On the one hand, you cannot decide in the subject field that this is now a payment request or a reminder? There is a huge difference between the two in the legal sense. The former represents a lawfully recoverable item that is a debt, while the latter reminds us of the lack of our own savings based on volunteering.
Ultimately, this is a payment request that wants to remind and not threaten. – I did not think of a better wording because it is incomprehensible to me in this context.
In the text, the balance is awkwardly taken care of: intimidating legally
In these contracts, the concept of volunteering is very important. There are not too many tools for the insurer, because if you do not want to pay, you cannot take your money. That is why he writes [non-payment] and no debt. I’d be back to you again
- we are reminded of the backlog
- we ask for a fee
In other words, they are called here in fact that we do not belong, but they feel like us, they remind us, but they want to be punished.

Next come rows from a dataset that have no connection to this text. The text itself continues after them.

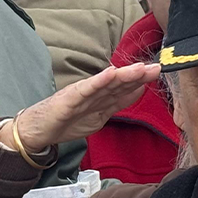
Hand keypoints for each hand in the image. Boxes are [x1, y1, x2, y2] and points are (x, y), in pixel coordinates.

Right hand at [0, 63, 161, 151]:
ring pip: (106, 84)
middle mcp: (94, 91)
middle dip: (138, 75)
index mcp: (102, 96)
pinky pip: (86, 90)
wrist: (38, 130)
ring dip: (123, 75)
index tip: (159, 72)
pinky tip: (110, 73)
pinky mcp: (69, 99)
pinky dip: (98, 81)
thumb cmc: (66, 121)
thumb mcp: (100, 115)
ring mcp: (82, 94)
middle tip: (156, 67)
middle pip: (119, 82)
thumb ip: (118, 102)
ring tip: (139, 68)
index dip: (141, 79)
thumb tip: (140, 90)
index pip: (125, 86)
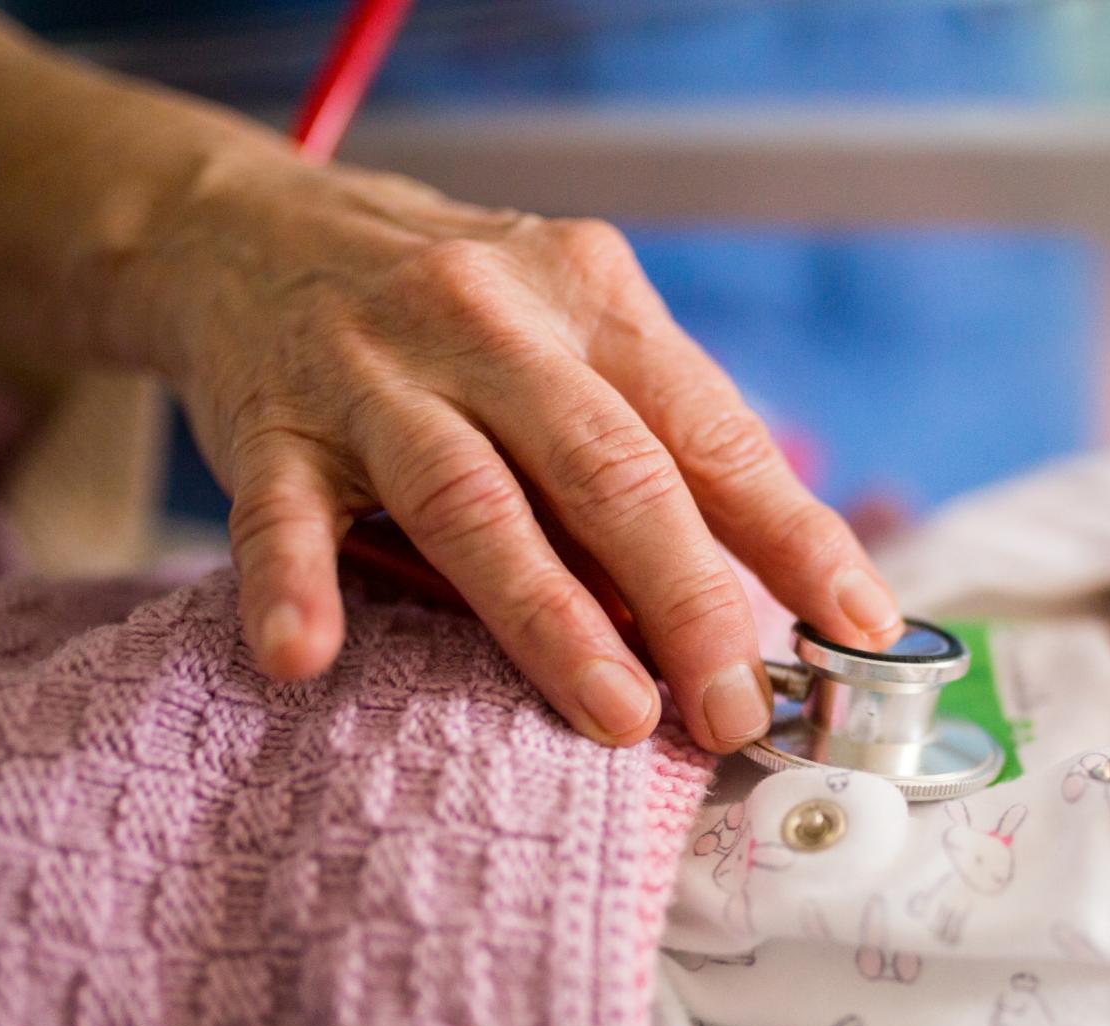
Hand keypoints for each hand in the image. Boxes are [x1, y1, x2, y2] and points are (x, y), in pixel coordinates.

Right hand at [143, 158, 900, 751]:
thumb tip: (751, 609)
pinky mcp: (267, 419)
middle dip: (688, 599)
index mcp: (596, 302)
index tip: (857, 627)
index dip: (794, 537)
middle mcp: (493, 322)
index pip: (715, 433)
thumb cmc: (456, 315)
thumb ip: (650, 452)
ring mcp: (374, 369)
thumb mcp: (571, 340)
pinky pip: (278, 511)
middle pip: (611, 471)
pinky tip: (306, 655)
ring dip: (549, 617)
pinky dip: (294, 583)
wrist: (251, 226)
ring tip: (614, 715)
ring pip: (473, 502)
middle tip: (735, 711)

They are guided by contract terms
For many customers, “contract terms” are an inconspicuous, frightening legal mass. It is this fear that companies use when expressing aggressively against such a particularly misleading letter. But what does the terms of the contract actually say?
- There is no need to settle the overdue payment within 8 days as the Insurance Act and the contract terms specified by the Insurer require a completely different schedule
- the insurer “demands” the payment of the total debt in one amount (25,000 HUF per month, but only 4 months later – later on), even though the contract term provides the opportunity to scroll down or pay in installments. So the contract works even with 1-2-3 monthly payments. However, nothing is written about this
- “Terminated under the terms of the contract” – interestingly, under the terms of the contract, the contract will not be terminated if the customer fails to pay the full amount requested. On the other hand, does it continue to operate under the same conditions, if you pay at least one monthly fee – why is it not obligatory to inform the customer in such a threatening letter?
- and then the most tireless thing! This insurance company has undergone a change of management for two to three years and has since moved in a completely different direction. In fact, the 125,000 HUF demanded in this letter is a 4 x 25,000 fortune + 25,000 forints current monthly fee. So the insurer already claims the amount to be paid in the given month, or even paid, but has not been booked
The voluntary pension fund is no better
Person showed me the email he received from his cashier. It happened that at this moment you don’t want to deposit money on your account because you have completely different goals. We have known that it is not obligatory to pay into the Voluntary Pension Fund, but we only give a promise that is psychological, but in no way a legal obligation.
We will again receive a deadline (28.08.2018), which is in fact not justified by any rule conditions that actually affect the contract. Namely, we examine the Voluntary Pension Fund accounts in calendar years, as the tax credit is also for a calendar year.
Why do we “commit” to an irrelevant deadline that does not affect our tax credit, which does not affect us, only the cashier? Of course, the letter is a “payment reminder” that can also be understood as an unsolicited sales letter!
Not at all objectively warns us of something that affects our contract, but tries to raise our fee by listing $ 5,000 to $ 15,000 or sales arguments.